Wine connoisseurs have a ready word for the imprinting of locale on the character of wine: terroir. But the ‘terroir’ principle can apply to any object of consumption.
As tracers of ‘place,’ we become part detective, part aesthete, and part historian. Senses must be cultivated. Questions must be asked. East In Eden has opened up two important tracks of opportunity for tracing ‘place.’ One is for the artists: the interpretation of their own productive source in the Pomona Valley. The other is for the audience: the reception of the artists’ locale-inspired products. In this exhibition scenario, the artists are first-order consumers of locale. Spectators are second-order consumers, consuming the products of the artists.

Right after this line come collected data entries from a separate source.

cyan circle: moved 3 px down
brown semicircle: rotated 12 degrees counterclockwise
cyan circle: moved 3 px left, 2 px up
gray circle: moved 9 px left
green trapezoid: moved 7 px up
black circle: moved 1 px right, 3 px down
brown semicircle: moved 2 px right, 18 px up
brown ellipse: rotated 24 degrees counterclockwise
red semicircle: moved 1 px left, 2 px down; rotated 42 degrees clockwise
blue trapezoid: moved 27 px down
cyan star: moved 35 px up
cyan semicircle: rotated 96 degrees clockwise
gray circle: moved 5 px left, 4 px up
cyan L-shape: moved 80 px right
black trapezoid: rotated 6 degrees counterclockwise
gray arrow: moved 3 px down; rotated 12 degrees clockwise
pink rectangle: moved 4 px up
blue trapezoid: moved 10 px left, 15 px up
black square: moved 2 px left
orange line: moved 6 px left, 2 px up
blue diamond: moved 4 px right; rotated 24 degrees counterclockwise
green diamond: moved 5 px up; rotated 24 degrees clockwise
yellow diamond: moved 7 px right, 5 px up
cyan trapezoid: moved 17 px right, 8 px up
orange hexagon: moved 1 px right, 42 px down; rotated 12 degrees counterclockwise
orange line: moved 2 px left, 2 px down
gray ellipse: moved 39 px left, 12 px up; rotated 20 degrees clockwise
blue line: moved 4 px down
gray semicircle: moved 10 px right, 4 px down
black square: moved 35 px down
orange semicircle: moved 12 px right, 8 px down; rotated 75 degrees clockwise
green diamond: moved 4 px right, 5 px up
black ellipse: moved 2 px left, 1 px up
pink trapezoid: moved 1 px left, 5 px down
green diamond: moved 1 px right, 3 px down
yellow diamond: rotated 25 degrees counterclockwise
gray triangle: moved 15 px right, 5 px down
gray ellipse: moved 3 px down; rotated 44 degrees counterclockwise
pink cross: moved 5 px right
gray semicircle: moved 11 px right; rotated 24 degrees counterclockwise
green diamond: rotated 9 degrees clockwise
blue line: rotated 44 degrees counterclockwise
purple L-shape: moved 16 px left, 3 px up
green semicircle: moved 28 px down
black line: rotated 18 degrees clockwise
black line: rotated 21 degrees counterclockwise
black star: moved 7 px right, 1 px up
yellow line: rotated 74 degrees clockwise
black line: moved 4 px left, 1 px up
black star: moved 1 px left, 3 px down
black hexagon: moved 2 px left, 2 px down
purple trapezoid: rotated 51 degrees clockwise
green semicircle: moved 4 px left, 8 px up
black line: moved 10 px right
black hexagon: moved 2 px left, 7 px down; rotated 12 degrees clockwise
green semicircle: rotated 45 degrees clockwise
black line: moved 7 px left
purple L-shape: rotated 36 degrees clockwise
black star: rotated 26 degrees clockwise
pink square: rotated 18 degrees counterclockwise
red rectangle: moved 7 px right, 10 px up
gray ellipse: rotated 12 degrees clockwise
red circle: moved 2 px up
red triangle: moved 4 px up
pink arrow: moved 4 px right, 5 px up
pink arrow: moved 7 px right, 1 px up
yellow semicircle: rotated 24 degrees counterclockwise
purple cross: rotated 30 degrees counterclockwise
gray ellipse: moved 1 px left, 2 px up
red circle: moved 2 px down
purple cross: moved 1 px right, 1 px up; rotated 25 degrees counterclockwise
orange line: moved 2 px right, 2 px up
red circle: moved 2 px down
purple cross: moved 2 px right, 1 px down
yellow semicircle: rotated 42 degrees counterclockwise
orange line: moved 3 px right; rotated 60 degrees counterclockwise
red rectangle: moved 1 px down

Ideally, regardless of our position in the chain of consumption, we can optimize our consumer role by connecting the sensations we “get” by consuming with an awareness of how it got to us, the physical and cultural costs of products we behold. For only then will our consumption reveal production instead of falsifying or denying it. Only then will our valuation of ‘place’ come into alignment with our actual dependence on it.